• **What you have to do**:
Your task is to repeat the records exactly from the line containing "Аксессуары для гриля" onward, through the final line.

==== Provided data ====

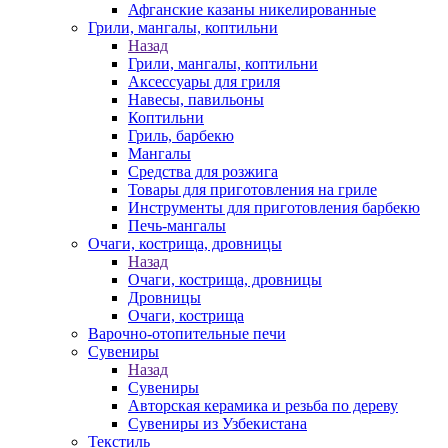
Афганские казаны никелированные
Грили, мангалы, коптильни
Назад
Грили, мангалы, коптильни
Аксессуары для гриля
Навесы, павильоны
Коптильни
Гриль, барбекю
Мангалы
Средства для розжига
Товары для приготовления на гриле
Инструменты для приготовления барбекю
Печь-мангалы
Очаги, кострища, дровницы
Назад
Очаги, кострища, дровницы
Дровницы
Очаги, кострища
Варочно-отопительные печи
Сувениры
Назад
Сувениры
Авторская керамика и резьба по дереву
Сувениры из Узбекистана
Текстиль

====

• **Result of the exercise**:
Аксессуары для гриля
Навесы, павильоны
Коптильни
Гриль, барбекю
Мангалы
Средства для розжига
Товары для приготовления на гриле
Инструменты для приготовления барбекю
Печь-мангалы
Очаги, кострища, дровницы
Назад
Очаги, кострища, дровницы
Дровницы
Очаги, кострища
Варочно-отопительные печи
Сувениры
Назад
Сувениры
Авторская керамика и резьба по дереву
Сувениры из Узбекистана
Текстиль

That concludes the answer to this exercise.